Damos-Te graças por muitas outras obras materiais: uma torre na capela do Arnal, som de altifalantes, um lustre majestoso e outros melhoramentos, como um salão de apoio…
Damos-Te graças pelo lançamento do escutismo em São Simão de Litém. Pelo Agrupamento 923; pela formação de chefes; pela confiança depositada. Graças Te damos pelo Grupo de Jovens então criado e pelo empenho na sua formação. Havia reuniões de adolescentes abordando temas da adolescência… havia reuniões de jovens abordando temas de juventude…
Damos graças pelo tratamento que lhes dava e pela consideração que por eles tinha. Ao Padre Morgado não ficava nenhum sector ou movimento para trás.
Recordamos e damos-Te graças, Senhor, pela sua catequese tão bem organizada, o recrutamento de catequistas e a formação que lhes dava nas reuniões, praticamente todas as semanas. Damos-Te graças pelos passeios e pelos convívios verdadeiramente alegres e onde o Padre Morgado brincava connosco. Agradecemos a sua enorme proximidade amiga. Como esquecer aquele “pique-nique” realizado no Poço Moiro? Era passeio com os catequistas; era passeio com os que tinham feito o Crisma; era passeio com os idosos; … Era o cultivar das sãs relações humanas.
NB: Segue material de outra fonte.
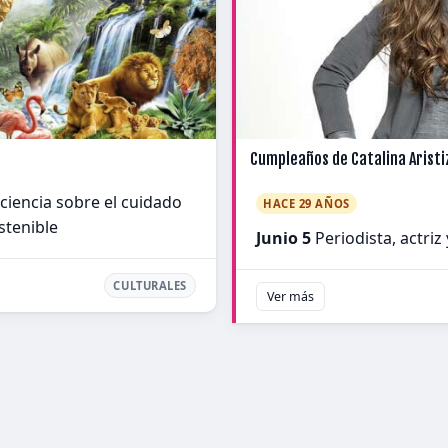
Cumpleaños de Catalina Aristi
ciencia sobre el cuidado
HACE 29 AÑOS
stenible
Junio 5
Periodista, actri
CULTURALES
Ver más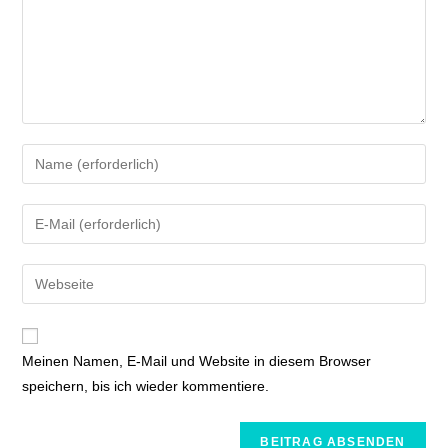
Meinen Namen, E-Mail und Website in diesem Browser
speichern, bis ich wieder kommentiere.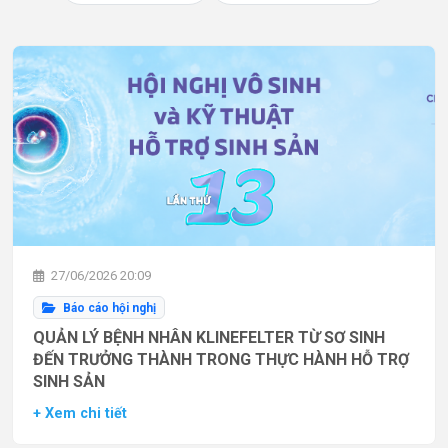
27/06/2026 20:09
Báo cáo hội nghị
QUẢN LÝ BỆNH NHÂN KLINEFELTER TỪ SƠ SINH
ĐẾN TRƯỞNG THÀNH TRONG THỰC HÀNH HỖ TRỢ
SINH SẢN
+ Xem chi tiết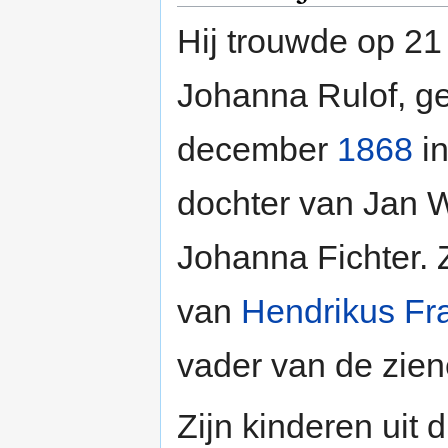
Hij trouwde op 2
Johanna Rulof, g
december
1868
in
dochter van Jan W
Johanna Fichter. 
van
Hendrikus Fr
vader van de zie
Zijn kinderen uit 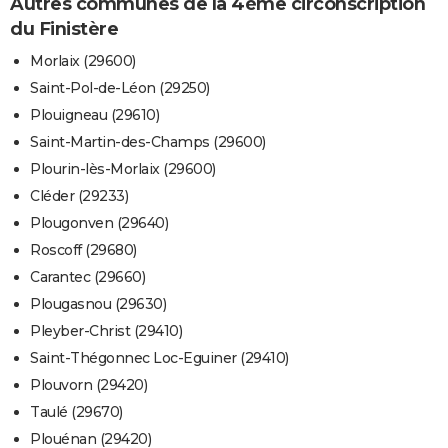
Autres communes de la 4ème circonscription
du Finistère
Morlaix (29600)
Saint-Pol-de-Léon (29250)
Plouigneau (29610)
Saint-Martin-des-Champs (29600)
Plourin-lès-Morlaix (29600)
Cléder (29233)
Plougonven (29640)
Roscoff (29680)
Carantec (29660)
Plougasnou (29630)
Pleyber-Christ (29410)
Saint-Thégonnec Loc-Eguiner (29410)
Plouvorn (29420)
Taulé (29670)
Plouénan (29420)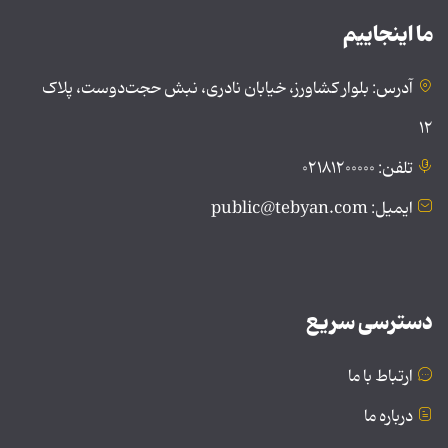
ما اینجاییم
آدرس: بلوار کشاورز، خیابان نادری، نبش حجت‌دوست، پلاک
۱۲
تلفن: ۰۲۱۸۱۲۰۰۰۰۰
ایمیل: public@tebyan.com
دسترسی سریع
ارتباط با ما
درباره ما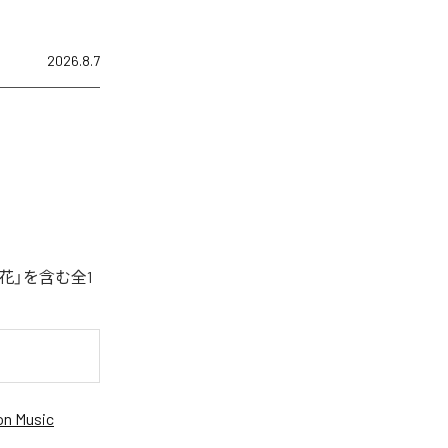
2026.8.7
花」を含む全1
n Music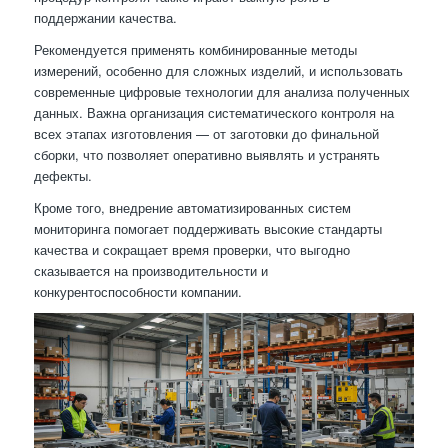
поддержании качества.
Рекомендуется применять комбинированные методы
измерений, особенно для сложных изделий, и использовать
современные цифровые технологии для анализа полученных
данных. Важна организация систематического контроля на
всех этапах изготовления — от заготовки до финальной
сборки, что позволяет оперативно выявлять и устранять
дефекты.
Кроме того, внедрение автоматизированных систем
мониторинга помогает поддерживать высокие стандарты
качества и сокращает время проверки, что выгодно
сказывается на производительности и
конкурентоспособности компании.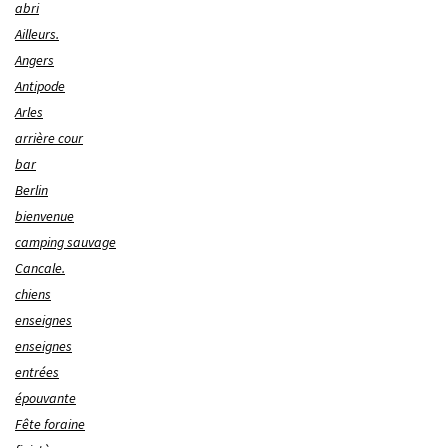
abri
Ailleurs.
Angers
Antipode
Arles
arrière cour
bar
Berlin
bienvenue
camping sauvage
Cancale.
chiens
enseignes
enseignes
entrées
épouvante
Fête foraine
O Padre Morgado era um de nós, e cada um de nós, que com ele convivia, se sentia único e considerado, perante ele.
Damos-Te graças, recordamos e agradecemos-Te o padre amigo, atento, disponível, simples, bom conselheiro, profundamente humilde, que, mais do que dar, dava-se. Sim, veio para servir.
O amor é, realmente, criativo.
Louvado sejas, Deus-Trindade, Pai, Filho e Espírito Santo!